DOCUMENT EXTRACT ->
● ● ● ● ●
Acetoacetanilide
- Names: Preferred IUPAC name 3-Oxo-N-phenylbutanamide

Identifiers
- CAS Number: 102-01-2;
- 3D model (JSmol): Interactive image;
- ChEMBL: ChEMBL1604429;
- ChemSpider: 7311;
- ECHA InfoCard: 100.002.725
- EC Number: 202-996-4;
- PubChem CID: 7592;
- UNII: W35JB9PY3X;
- CompTox Dashboard (EPA): DTXSID0024397 ;

Properties
- Chemical formula: C_{10}H_{11}NO_{2}
- Molar mass: 177.203 g·mol^{−1}
- Appearance: Colourless solid
- Melting point: 83 to 88 °C (181 to 190 °F; 356 to 361 K)
● ● ● ● ●
PROBLEM REQUIREMENTS ->
According to the acetoacetanilide data sheet, what is the compound's molar mass?

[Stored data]
● ● ● ● ●
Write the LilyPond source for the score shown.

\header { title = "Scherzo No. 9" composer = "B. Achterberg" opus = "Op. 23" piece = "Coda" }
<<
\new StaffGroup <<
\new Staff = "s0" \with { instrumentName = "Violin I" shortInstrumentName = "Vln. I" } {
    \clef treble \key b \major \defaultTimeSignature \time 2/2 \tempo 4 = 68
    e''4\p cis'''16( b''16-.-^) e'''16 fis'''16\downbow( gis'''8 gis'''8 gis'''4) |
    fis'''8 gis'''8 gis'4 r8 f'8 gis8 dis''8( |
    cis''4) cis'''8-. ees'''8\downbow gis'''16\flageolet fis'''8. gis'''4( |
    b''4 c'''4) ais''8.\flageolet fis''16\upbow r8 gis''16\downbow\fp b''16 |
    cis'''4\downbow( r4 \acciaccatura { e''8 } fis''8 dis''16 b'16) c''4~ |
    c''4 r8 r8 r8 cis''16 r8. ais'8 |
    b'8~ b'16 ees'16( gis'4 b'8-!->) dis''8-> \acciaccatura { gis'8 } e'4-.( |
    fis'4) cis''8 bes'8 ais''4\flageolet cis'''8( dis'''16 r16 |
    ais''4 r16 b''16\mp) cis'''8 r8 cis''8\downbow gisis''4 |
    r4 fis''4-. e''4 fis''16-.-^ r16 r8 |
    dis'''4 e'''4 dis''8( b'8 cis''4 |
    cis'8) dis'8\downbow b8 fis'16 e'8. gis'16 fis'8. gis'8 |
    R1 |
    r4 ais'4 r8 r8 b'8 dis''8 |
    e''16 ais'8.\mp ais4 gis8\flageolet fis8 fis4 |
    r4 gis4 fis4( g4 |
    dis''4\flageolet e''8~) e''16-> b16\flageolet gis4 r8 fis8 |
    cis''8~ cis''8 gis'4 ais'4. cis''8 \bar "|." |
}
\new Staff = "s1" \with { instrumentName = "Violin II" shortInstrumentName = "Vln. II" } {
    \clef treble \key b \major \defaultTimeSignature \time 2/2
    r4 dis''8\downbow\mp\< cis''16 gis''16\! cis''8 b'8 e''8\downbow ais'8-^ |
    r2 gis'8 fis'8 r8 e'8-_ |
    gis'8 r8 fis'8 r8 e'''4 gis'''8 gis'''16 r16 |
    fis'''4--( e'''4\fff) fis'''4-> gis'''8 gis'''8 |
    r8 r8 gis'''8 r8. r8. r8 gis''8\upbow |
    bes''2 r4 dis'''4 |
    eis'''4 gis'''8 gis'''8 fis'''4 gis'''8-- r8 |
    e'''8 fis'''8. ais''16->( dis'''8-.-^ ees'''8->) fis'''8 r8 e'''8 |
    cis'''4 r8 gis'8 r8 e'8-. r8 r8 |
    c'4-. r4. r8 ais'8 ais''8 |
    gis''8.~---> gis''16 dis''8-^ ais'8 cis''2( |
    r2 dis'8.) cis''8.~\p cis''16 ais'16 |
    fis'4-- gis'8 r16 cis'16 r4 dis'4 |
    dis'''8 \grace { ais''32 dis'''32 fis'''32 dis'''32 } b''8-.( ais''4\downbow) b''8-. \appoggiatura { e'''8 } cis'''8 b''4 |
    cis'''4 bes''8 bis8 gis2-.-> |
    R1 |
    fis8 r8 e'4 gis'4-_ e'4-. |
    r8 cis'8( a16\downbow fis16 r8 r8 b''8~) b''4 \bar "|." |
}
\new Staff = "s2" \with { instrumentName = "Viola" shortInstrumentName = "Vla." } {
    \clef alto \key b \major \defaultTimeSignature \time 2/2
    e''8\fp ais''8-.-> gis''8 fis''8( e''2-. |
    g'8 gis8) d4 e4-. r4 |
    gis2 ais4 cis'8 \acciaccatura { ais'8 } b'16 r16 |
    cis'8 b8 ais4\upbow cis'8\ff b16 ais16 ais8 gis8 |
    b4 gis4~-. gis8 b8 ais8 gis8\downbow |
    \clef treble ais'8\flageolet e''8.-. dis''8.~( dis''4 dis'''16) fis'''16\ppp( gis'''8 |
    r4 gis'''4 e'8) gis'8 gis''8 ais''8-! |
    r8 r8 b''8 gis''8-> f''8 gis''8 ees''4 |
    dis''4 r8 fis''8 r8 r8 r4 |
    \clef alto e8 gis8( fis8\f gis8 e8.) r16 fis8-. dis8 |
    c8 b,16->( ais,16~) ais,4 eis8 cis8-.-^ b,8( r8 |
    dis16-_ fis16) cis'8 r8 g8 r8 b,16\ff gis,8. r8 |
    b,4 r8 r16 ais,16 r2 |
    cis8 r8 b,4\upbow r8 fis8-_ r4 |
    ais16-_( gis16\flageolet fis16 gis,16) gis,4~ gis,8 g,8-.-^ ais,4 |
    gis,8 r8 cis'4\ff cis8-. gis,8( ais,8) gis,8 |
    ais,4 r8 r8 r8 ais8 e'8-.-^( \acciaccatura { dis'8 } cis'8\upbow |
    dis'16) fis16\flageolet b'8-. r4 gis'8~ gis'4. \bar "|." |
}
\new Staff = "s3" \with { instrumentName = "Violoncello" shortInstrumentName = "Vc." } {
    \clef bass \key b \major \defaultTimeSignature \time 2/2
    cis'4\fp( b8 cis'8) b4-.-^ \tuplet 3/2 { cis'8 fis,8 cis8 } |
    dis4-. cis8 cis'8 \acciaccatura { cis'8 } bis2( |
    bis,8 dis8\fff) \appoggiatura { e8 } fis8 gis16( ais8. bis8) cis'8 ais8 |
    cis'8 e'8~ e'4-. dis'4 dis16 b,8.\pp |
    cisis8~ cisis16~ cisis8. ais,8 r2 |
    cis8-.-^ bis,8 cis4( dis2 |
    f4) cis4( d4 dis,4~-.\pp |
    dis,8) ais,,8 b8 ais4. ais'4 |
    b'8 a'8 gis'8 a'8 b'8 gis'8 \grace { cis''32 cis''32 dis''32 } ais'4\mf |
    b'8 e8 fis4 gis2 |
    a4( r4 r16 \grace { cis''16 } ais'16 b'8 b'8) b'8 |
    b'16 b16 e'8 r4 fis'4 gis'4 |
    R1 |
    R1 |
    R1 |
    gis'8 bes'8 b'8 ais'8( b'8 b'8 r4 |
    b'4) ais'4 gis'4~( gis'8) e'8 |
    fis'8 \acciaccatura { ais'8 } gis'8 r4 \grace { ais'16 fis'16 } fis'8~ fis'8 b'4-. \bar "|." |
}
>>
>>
● ● ● ● ●
REPLY ->
177.203 g·mol⁻¹